Kenya
Le président kenyan s'est engagé à ce que son pays dirige une force multinationale en Haïti pour lutter contre la guerre des gangs, même si les habitants des deux pays remettent en question le plan mis en place par le gouvernement américain.
Le président William Ruto s'est exprimé mercredi lors d'une cérémonie établissant des liens diplomatiques avec le pays des Caraïbes. Le Premier ministre haïtien, Ariel Henry, était présent. Il y a un an, M. Henry a demandé le déploiement immédiat d'une telle force.
"En tant que pays chef de file de la mission de sécurité soutenue par les Nations unies en Haïti, nous nous engageons à déployer une équipe spécialisée pour évaluer la situation de manière exhaustive et formuler des stratégies réalisables qui conduiront à des solutions à long terme", a déclaré M. Ruto.
Depuis l'assassinat du président Jovenel Moïse en juillet 2021, les gangs ont pris le dessus sur la police haïtienne et les experts estiment qu'ils contrôlent désormais 80% de la capitale, Port-au-Prince.
Dans certaines régions, les écoles sont fermées car les gangs en guerre violent et tuent des gens. La violence a déplacé près de 200 000 Haïtiens dont les maisons ont été incendiées.
Les États-Unis ont félicité le Kenya d'avoir envisagé de diriger la force soutenue par les Nations unies alors que d'autres pays hésitaient, et les États-Unis sont en train de rédiger une résolution du Conseil de sécurité des Nations unies l'autorisant. Aucun calendrier n'a été fixé pour la présentation et le vote de cette résolution. Les Bahamas et la Jamaïque ont offert leur soutien à la force.
Le Kenya a envoyé une équipe d'évaluation en Haïti il y a quelques semaines avec l'idée de déployer 1 000 de ses policiers. Les responsables kenyans n'ont pas répondu aux questions concernant notamment ce que le gouvernement se voit offrir en échange de la direction de la force.
Haïti ne compte qu'environ 10 000 policiers pour une population de plus de 11 millions d'habitants.

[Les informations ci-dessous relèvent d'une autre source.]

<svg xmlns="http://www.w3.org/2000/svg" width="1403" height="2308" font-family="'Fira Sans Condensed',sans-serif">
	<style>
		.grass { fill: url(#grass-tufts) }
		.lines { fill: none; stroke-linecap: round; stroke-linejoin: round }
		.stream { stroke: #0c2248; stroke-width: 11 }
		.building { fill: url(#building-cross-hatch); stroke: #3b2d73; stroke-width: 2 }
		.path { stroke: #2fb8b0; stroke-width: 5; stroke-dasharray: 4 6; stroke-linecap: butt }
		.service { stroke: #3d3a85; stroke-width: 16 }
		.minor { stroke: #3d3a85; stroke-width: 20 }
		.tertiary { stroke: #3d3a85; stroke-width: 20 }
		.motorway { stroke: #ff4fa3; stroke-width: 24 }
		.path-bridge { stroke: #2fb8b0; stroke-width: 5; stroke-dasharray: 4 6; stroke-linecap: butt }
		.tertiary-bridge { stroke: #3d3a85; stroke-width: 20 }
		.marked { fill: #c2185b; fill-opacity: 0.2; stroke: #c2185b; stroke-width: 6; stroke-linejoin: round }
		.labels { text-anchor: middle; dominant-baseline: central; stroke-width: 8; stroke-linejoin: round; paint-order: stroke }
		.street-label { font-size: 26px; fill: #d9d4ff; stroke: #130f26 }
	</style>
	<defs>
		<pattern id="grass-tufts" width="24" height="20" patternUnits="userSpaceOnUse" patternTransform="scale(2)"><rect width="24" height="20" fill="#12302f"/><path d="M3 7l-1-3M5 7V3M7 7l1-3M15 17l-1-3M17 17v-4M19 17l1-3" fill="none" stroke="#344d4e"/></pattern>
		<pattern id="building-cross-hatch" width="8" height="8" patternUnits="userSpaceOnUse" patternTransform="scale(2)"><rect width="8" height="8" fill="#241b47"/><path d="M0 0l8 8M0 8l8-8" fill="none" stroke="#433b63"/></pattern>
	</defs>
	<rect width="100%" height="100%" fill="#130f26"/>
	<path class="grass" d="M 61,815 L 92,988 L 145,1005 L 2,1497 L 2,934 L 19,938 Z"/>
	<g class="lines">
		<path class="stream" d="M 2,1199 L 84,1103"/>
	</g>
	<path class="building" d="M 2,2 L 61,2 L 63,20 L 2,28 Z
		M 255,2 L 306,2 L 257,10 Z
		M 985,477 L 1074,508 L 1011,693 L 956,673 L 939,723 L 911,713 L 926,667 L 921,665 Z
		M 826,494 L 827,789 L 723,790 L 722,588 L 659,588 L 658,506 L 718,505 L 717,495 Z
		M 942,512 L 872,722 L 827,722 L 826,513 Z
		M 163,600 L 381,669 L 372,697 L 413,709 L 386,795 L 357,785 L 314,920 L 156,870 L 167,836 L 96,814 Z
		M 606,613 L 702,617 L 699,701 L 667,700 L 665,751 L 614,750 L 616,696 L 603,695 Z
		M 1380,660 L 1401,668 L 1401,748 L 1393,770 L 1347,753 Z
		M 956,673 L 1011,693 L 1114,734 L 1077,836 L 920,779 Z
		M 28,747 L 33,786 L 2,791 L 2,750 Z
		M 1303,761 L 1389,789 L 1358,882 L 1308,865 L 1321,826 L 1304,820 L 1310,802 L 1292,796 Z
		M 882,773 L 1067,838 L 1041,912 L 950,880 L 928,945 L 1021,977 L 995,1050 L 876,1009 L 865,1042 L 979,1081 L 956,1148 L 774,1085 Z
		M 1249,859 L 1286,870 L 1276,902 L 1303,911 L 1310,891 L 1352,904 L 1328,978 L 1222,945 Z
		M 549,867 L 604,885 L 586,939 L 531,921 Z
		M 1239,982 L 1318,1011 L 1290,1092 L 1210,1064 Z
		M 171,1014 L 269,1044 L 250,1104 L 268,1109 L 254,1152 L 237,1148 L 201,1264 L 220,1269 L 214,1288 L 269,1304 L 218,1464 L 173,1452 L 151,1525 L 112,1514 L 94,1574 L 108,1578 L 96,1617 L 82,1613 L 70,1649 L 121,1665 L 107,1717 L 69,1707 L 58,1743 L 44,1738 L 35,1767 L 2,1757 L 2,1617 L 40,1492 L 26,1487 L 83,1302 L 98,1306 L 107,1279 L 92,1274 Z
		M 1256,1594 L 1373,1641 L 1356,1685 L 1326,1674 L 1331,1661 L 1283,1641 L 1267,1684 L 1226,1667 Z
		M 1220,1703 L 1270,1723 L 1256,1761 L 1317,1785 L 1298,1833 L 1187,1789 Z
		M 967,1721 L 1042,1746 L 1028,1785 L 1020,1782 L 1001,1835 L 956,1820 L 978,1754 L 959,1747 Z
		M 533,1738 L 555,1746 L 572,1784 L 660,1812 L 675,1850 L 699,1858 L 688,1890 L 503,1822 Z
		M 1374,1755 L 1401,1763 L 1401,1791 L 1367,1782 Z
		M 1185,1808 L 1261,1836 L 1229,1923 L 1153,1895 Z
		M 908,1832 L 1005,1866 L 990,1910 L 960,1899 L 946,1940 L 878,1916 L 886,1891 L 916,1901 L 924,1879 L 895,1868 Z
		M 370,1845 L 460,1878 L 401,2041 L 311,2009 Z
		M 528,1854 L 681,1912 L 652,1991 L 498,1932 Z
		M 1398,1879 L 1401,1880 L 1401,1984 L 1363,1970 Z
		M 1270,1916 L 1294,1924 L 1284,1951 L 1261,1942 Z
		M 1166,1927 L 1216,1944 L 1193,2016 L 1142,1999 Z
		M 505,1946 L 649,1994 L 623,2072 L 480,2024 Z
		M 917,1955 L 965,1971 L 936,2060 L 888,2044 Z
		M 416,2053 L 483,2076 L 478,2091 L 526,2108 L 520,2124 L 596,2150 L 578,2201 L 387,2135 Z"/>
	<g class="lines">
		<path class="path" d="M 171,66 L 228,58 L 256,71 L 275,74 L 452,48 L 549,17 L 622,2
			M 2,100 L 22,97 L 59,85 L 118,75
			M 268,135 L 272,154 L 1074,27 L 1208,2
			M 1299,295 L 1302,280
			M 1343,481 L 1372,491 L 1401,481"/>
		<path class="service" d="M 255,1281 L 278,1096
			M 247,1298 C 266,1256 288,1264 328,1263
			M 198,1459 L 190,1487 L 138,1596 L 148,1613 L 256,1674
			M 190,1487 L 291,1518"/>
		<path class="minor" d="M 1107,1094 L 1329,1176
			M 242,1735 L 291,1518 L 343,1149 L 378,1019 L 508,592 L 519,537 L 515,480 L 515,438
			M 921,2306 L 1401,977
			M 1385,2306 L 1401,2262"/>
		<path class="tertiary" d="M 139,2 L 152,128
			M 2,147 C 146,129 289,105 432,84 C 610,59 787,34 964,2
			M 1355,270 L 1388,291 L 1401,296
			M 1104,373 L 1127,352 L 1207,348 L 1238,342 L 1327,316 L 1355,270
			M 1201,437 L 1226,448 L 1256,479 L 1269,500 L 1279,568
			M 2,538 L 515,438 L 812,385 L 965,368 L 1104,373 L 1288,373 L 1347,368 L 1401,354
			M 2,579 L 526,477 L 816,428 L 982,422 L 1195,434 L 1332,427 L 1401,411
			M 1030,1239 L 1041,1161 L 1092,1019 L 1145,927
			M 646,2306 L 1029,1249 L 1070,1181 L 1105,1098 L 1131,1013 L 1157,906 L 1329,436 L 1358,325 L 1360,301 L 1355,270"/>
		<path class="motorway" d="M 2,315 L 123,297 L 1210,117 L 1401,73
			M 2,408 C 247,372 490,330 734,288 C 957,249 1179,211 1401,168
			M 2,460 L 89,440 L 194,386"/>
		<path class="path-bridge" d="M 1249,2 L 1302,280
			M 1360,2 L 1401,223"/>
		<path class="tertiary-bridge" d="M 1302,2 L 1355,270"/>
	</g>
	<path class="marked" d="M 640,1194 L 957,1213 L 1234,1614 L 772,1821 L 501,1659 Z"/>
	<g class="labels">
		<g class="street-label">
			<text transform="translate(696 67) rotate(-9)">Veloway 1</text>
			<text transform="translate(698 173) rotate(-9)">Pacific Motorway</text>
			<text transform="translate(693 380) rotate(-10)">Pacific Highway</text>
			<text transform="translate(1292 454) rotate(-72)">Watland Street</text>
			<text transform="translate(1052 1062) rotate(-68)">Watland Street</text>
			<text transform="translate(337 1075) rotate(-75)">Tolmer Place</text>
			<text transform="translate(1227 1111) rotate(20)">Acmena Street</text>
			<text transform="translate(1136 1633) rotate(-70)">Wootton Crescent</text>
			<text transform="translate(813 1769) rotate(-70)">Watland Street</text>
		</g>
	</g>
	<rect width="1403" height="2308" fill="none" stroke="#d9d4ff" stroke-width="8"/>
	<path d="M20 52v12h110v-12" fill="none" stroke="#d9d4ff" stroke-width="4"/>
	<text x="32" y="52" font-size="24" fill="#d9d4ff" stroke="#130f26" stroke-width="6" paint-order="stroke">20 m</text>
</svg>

Certains Haïtiens et Kényans ont exprimé leur scepticisme à l'égard d'un déploiement multinational dirigé par la police kényane, qui a longtemps été accusée par des organismes de surveillance de recourir à la force meurtrière, à la torture et à d'autres abus.
"L'année dernière, nous avons été témoins d'une vague de mesures policières punitives lors de manifestations, d'exécutions extrajudiciaires, de décès en détention, de torture délibérée d'enfants, d'interférence avec les autorités d'enquête" et d'autres violations, a déclaré l'Unité médico-légale indépendante dans un rapport publié ce mois-ci.
Le groupe de surveillance, qui travaille avec des experts médicaux et juridiques, a déclaré avoir documenté 482 cas de torture, d'exécutions extrajudiciaires et d'autres violations entre le 1er octobre 2022 et le 31 août de cette année, soit plus du double du nombre enregistré au cours d'une période similaire l'année précédente, sous l'ancien président Uhuru Kenyatta.
Il s'agit d'une "augmentation alarmante" des abus policiers, en particulier à l'encontre des jeunes adultes, sous le mandat de M. Ruto, qui s'était engagé à protéger la jeunesse urbaine des violences policières, a déclaré le groupe. "Les déclarations faisant l'éloge des violations des forces de l'ordre et l'émission d'ordres de tirer pour tuer aggravent une situation déjà critique."
L'inspecteur général de la police nationale kenyane a affirmé que des cadavres avaient été dissimulés pour accuser les policiers d'avoir fait un usage excessif de la force lors des récentes manifestations antigouvernementales qui, selon les groupes de défense des droits, ont fait des dizaines de morts parmi les manifestants.
La police refuse également de signaler tous les décès et toutes les blessures à l'organisme de surveillance créé par le gouvernement et refuse même d'enregistrer les plaintes des victimes, a ajouté le groupe.
Le mois dernier, l'ONU a déclaré que 1 860 personnes avaient été tuées, blessées ou enlevées en Haïti entre avril et juin, soit une augmentation de 14% par rapport aux trois premiers mois de l'année. Parmi les personnes tuées, on compte 13 officiers de police. Quelque 298 autres personnes ont été enlevées. Les gangs continuent d'utiliser le viol et la mutilation pour instiller la peur, selon le rapport.
Le rapport a été publié un jour après que l'ambassade des États-Unis en Haïti ait exhorté les citoyens américains à quitter le pays "dès que possible" compte tenu des problèmes de sécurité.
Un ancien officier de police considéré par beaucoup comme le chef de gang le plus puissant d'Haïti - Jimmy Chérizier, connu sous le nom de "Barbecue" - a averti qu'il combattrait toute force internationale déployée dans le pays si elle commettait des abus.